Provided records START

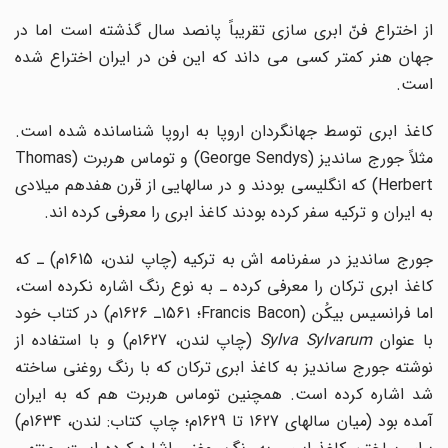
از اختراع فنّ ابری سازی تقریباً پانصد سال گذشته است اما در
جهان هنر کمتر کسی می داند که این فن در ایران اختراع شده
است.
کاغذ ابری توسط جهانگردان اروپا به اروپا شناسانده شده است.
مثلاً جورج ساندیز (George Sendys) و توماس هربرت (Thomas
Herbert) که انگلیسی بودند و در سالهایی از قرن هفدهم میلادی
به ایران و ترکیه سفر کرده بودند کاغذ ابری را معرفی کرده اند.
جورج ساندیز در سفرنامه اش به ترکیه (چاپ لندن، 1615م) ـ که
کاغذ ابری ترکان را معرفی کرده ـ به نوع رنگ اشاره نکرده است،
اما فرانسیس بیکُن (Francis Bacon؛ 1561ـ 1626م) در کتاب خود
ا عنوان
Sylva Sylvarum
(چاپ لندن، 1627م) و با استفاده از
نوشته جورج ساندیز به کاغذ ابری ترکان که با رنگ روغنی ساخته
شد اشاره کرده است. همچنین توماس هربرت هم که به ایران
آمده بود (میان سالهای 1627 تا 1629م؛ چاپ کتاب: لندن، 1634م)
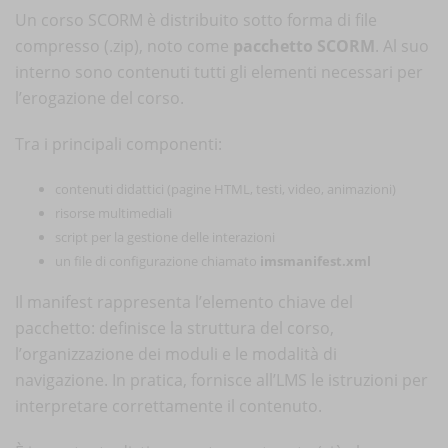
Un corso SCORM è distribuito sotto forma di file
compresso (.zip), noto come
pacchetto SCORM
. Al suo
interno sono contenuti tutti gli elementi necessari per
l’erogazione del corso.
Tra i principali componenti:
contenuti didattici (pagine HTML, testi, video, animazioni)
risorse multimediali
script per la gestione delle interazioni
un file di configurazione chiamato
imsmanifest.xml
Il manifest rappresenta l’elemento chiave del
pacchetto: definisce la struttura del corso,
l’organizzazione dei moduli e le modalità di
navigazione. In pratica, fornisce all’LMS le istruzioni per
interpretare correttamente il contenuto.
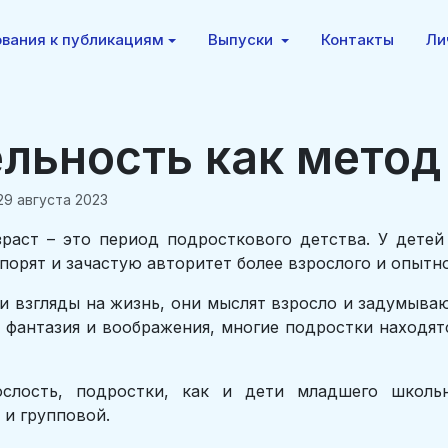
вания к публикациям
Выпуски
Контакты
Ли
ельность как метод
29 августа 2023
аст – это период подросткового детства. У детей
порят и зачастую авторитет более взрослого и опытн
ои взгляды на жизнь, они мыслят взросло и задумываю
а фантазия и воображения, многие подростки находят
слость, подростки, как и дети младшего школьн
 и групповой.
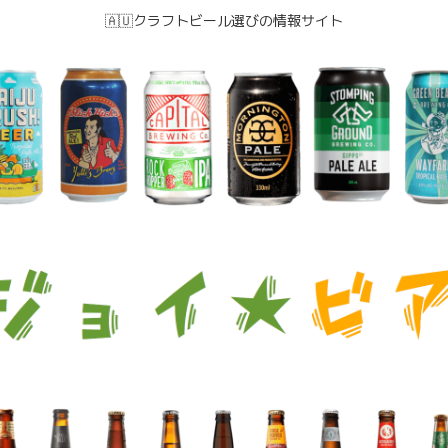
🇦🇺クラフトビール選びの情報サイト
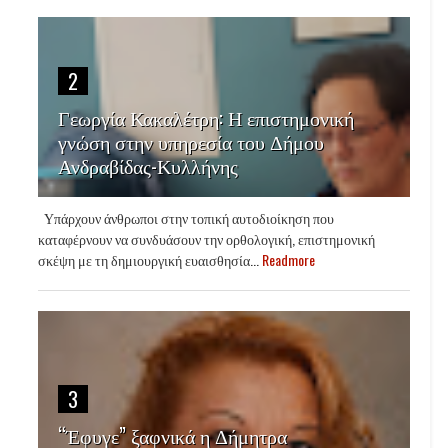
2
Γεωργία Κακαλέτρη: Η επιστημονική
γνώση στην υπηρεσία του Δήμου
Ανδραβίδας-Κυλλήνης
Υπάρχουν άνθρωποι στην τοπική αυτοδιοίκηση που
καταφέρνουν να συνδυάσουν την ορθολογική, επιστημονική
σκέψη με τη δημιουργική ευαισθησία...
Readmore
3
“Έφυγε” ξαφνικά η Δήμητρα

Provided records END
Provided records START

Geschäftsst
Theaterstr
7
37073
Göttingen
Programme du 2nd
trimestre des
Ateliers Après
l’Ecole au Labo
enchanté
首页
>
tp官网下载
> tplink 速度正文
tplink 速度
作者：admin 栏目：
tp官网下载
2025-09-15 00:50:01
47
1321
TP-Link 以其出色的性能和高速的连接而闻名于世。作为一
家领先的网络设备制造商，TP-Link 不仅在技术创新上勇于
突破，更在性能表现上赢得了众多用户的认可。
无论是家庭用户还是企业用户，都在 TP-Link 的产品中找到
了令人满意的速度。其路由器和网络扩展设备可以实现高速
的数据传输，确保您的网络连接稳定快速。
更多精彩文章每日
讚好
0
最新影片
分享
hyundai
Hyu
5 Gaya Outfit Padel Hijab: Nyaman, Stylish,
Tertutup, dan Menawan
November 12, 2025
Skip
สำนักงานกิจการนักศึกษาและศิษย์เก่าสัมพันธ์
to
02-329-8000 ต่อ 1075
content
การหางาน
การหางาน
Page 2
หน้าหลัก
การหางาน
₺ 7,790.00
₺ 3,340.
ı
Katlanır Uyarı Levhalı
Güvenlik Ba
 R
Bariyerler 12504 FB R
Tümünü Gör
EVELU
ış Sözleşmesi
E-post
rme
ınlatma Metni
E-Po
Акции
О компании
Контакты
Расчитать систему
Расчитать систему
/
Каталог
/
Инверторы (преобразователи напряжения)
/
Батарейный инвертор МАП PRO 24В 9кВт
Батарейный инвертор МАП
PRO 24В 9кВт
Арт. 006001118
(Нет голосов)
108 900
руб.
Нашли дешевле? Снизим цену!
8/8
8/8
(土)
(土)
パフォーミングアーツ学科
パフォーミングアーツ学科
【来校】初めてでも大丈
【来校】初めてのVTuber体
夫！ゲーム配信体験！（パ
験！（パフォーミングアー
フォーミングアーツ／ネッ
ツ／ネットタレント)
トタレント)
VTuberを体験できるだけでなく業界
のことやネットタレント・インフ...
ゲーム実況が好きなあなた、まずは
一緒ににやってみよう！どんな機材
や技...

Provided records END
Provided records START

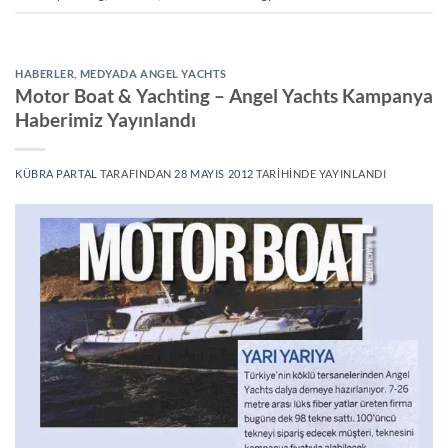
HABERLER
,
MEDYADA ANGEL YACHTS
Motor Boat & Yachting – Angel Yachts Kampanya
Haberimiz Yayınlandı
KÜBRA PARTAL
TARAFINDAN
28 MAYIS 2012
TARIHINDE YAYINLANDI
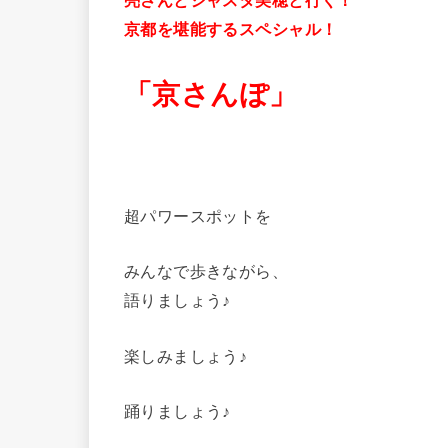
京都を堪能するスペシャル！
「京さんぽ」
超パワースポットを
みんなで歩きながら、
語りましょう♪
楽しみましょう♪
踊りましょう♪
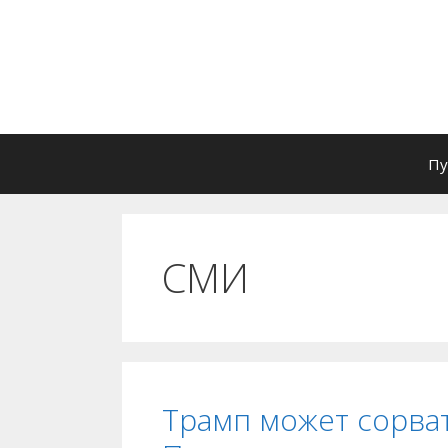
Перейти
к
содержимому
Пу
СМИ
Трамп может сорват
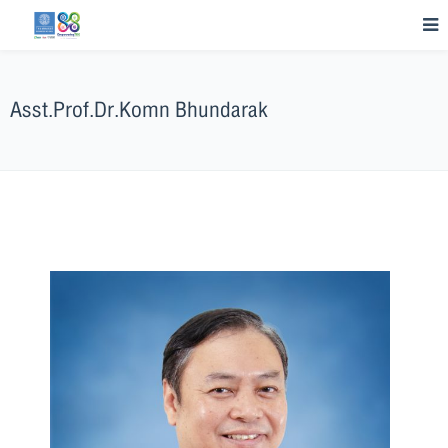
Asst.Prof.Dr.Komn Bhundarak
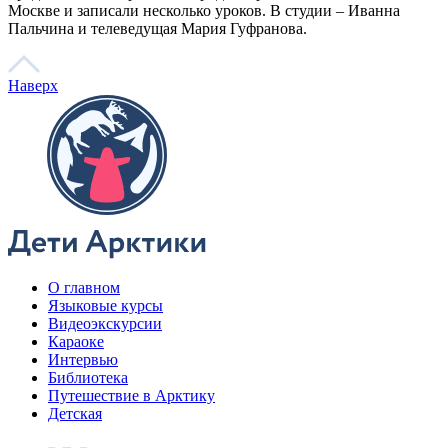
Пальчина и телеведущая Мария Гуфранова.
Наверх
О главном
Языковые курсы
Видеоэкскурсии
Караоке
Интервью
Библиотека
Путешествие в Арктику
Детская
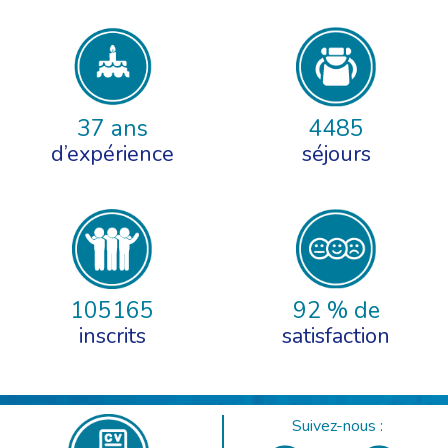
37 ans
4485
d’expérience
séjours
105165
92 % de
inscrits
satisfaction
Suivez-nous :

Provided records END

Prompt
Copy out, word for word, the stretch from the line containing "از اختراع فنّ" through the line containing "آمده بود (میان".

Answer for this exercise
از اختراع فنّ ابری سازی تقریباً پانصد سال گذشته است اما در
جهان هنر کمتر کسی می داند که این فن در ایران اختراع شده
است.
کاغذ ابری توسط جهانگردان اروپا به اروپا شناسانده شده است.
مثلاً جورج ساندیز (George Sendys) و توماس هربرت (Thomas
Herbert) که انگلیسی بودند و در سالهایی از قرن هفدهم میلادی
به ایران و ترکیه سفر کرده بودند کاغذ ابری را معرفی کرده اند.
جورج ساندیز در سفرنامه اش به ترکیه (چاپ لندن، 1615م) ـ که
کاغذ ابری ترکان را معرفی کرده ـ به نوع رنگ اشاره نکرده است،
اما فرانسیس بیکُن (Francis Bacon؛ 1561ـ 1626م) در کتاب خود
ا عنوان
Sylva Sylvarum
(چاپ لندن، 1627م) و با استفاده از
نوشته جورج ساندیز به کاغذ ابری ترکان که با رنگ روغنی ساخته
شد اشاره کرده است. همچنین توماس هربرت هم که به ایران
آمده بود (میان سالهای 1627 تا 1629م؛ چاپ کتاب: لندن، 1634م)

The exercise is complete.